On Friday morning, students gather for band class at G.R. Whitfield School in Grimesland. But, in the mix of all of the students is School Resource Officer Antwon Holloway. 

“I was just chatting with him in the beginning when school was opening and I said ‘Come into band class, anytime’,” Tammie Haddock, music and band teacher at G.R. Whitfield, said.

G.R. Whitfield School Resource Officer Antwon Holloway (Courtney Cortright, WNCT photo)

“I’ve got all of these instruments from grants that have been provided. We’ve gotten over $110,000 the past three to four years. He showed up and the kids were like ‘Who’s that?” Like, ‘that’s our new sixth-grade band students there.’ Like, ‘it’s a little bit big for sixth-grade band students’,” said Haddock.

“I just walked into band class and told the instructor that I had a saxophone at home. And she said, ‘Hey, just come play with our class’,” said Holloway.

So, Holloway with his badge and all decided to add music class to his normal duties. 

Sebastian Allen is a student at G.R. Whitfield in Grimesland. He plays the trumpet and is in class with Holloway. 

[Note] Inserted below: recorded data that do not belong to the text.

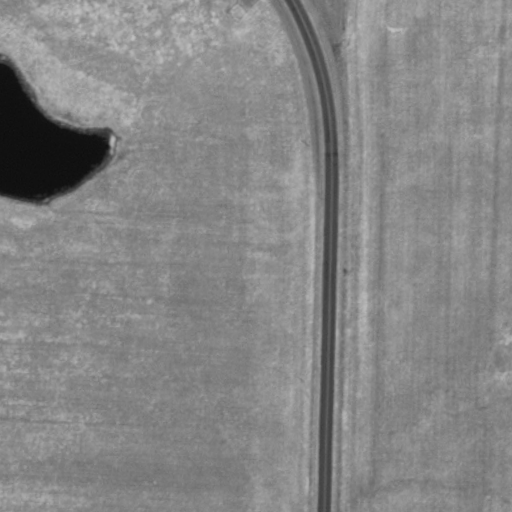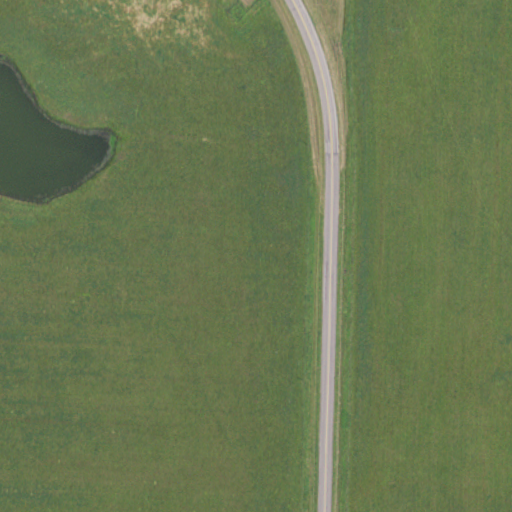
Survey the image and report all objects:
road: (330, 252)
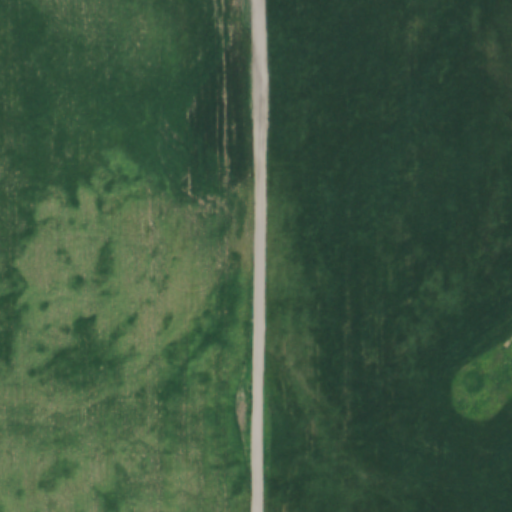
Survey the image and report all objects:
road: (260, 256)
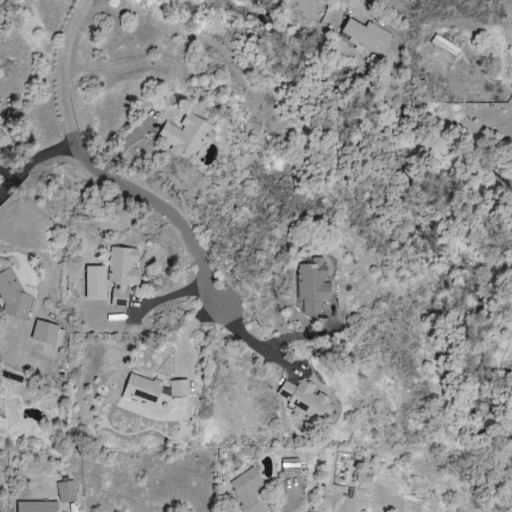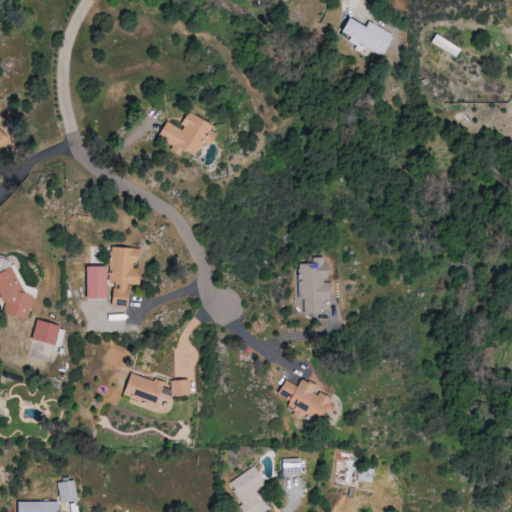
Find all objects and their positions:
building: (366, 35)
building: (445, 45)
road: (69, 116)
building: (187, 135)
building: (2, 142)
road: (162, 211)
building: (122, 271)
building: (94, 282)
building: (312, 285)
building: (13, 295)
building: (47, 333)
road: (275, 341)
building: (178, 388)
building: (141, 389)
building: (304, 398)
building: (247, 490)
building: (66, 491)
road: (293, 501)
building: (36, 506)
building: (115, 511)
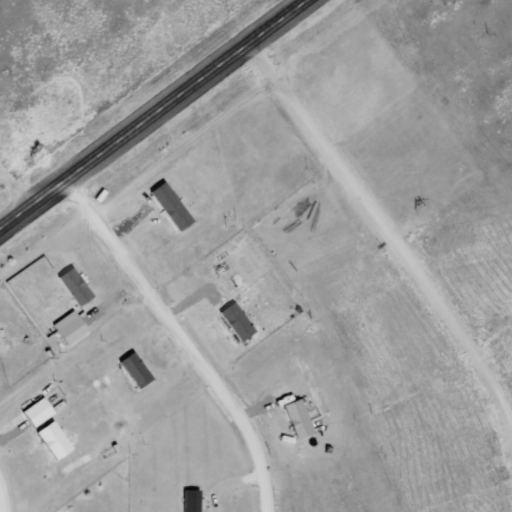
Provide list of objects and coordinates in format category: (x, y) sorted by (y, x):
road: (154, 114)
building: (169, 205)
building: (73, 285)
building: (234, 321)
building: (67, 326)
building: (133, 368)
building: (35, 411)
building: (295, 418)
building: (51, 439)
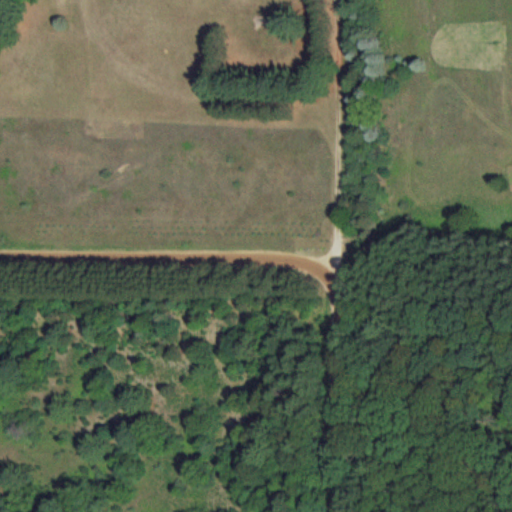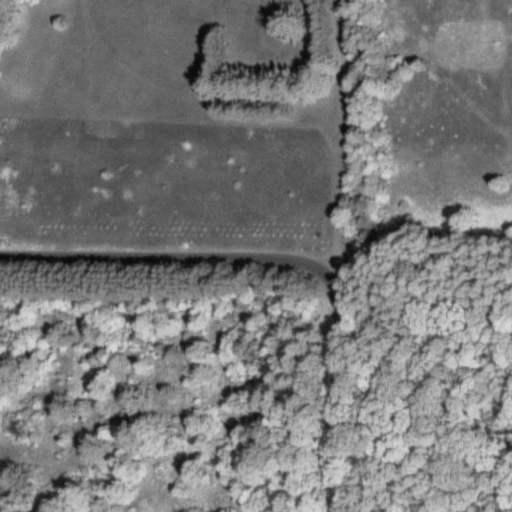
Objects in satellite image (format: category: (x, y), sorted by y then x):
road: (341, 53)
road: (184, 99)
road: (340, 184)
road: (169, 258)
road: (339, 386)
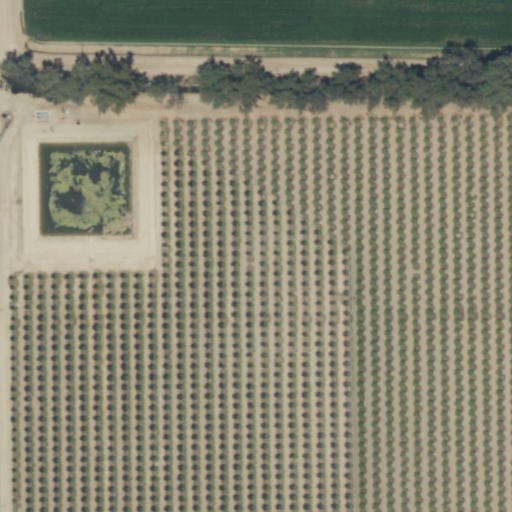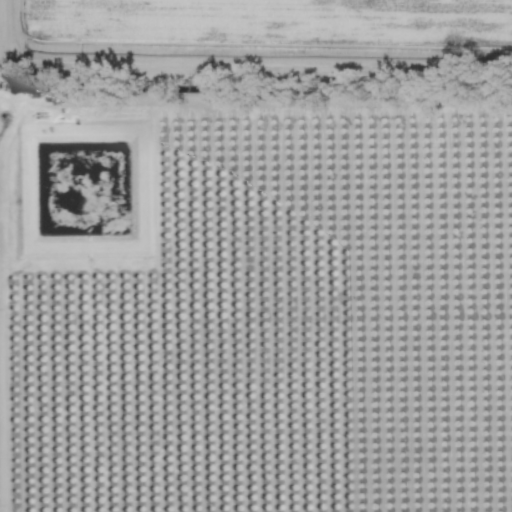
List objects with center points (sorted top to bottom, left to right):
crop: (265, 260)
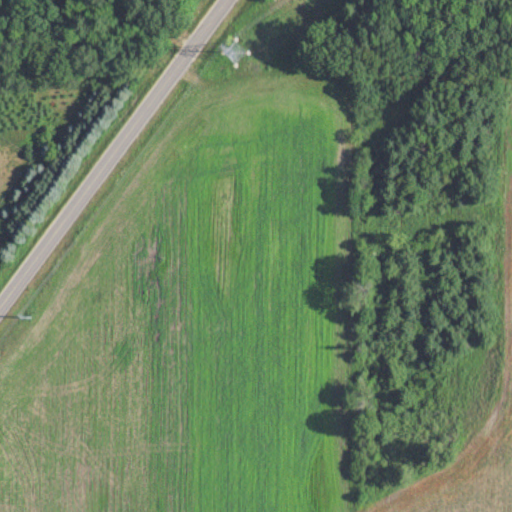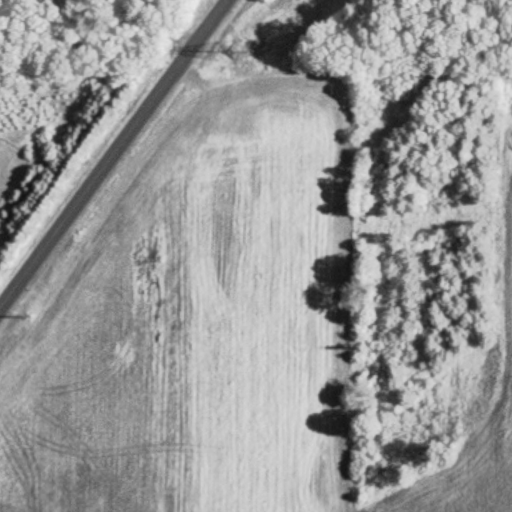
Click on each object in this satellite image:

G.R. Whitfield School Resource Officer Antwon Holloway (Courtney Cortright, WNCT photo)

“He’s a very good saxophone player. Officer Holloway is a very talented human being. He is very funny. He’s very kind,” said Allen.

Holloway took it as an opportunity to learn something new. It’s a great reminder to kids to never stop learning.

“It gives them something to look forward to. With me playing the saxophone. I never played before. So, I just picked it up with them. You’re never too old to learn anything, basically. So just do your best,” said Holloway.

“To have someone, especially with his personality, he’s always willing to talk to them. If he misses a couple of days when he walks through the door always, I’m going to give them a couple of extra minutes to be around him,” Haddock said.

“Throughout the whole school, one of our mottos is that we’re all in and he’s definitely all in and all over. He really shows us how you can live your best life and how you have to not be afraid to take chances and learn new things just because you’re an adult, you don’t have to stop that.”

Holloway is making connections in more ways than one. 

“There’s a bad light on a whole lot of law enforcement, agencies and departments around the country. They’re getting to see me doing something different and positive. Hopefully, that gives them another perspective of what we do,” Holloway said.

He said it’s important to make connections with the students.

“Build a positive relationship, relationship and rapport, if they have something going on, they can come to me,” Holloway said.

“Knowing that he’s here and he’s in this classroom, he’s in the buildings, and that he’s approachable. I think that makes a huge difference in their view of what an SRO should be,” said Haddock.

It doesn’t stop at band class. He also plays with the orchestra class when he can. Haddock said it gives students another chance to see the officer behind the badge. 

“You don’t think of your SRO being in your stem class or being in your band class, and being all over and showing the kids that, you know, they’re people first and they serve,” Holloway said. “Secondly, It feels awesome. They see me as another person, instead of just a law enforcement officer.”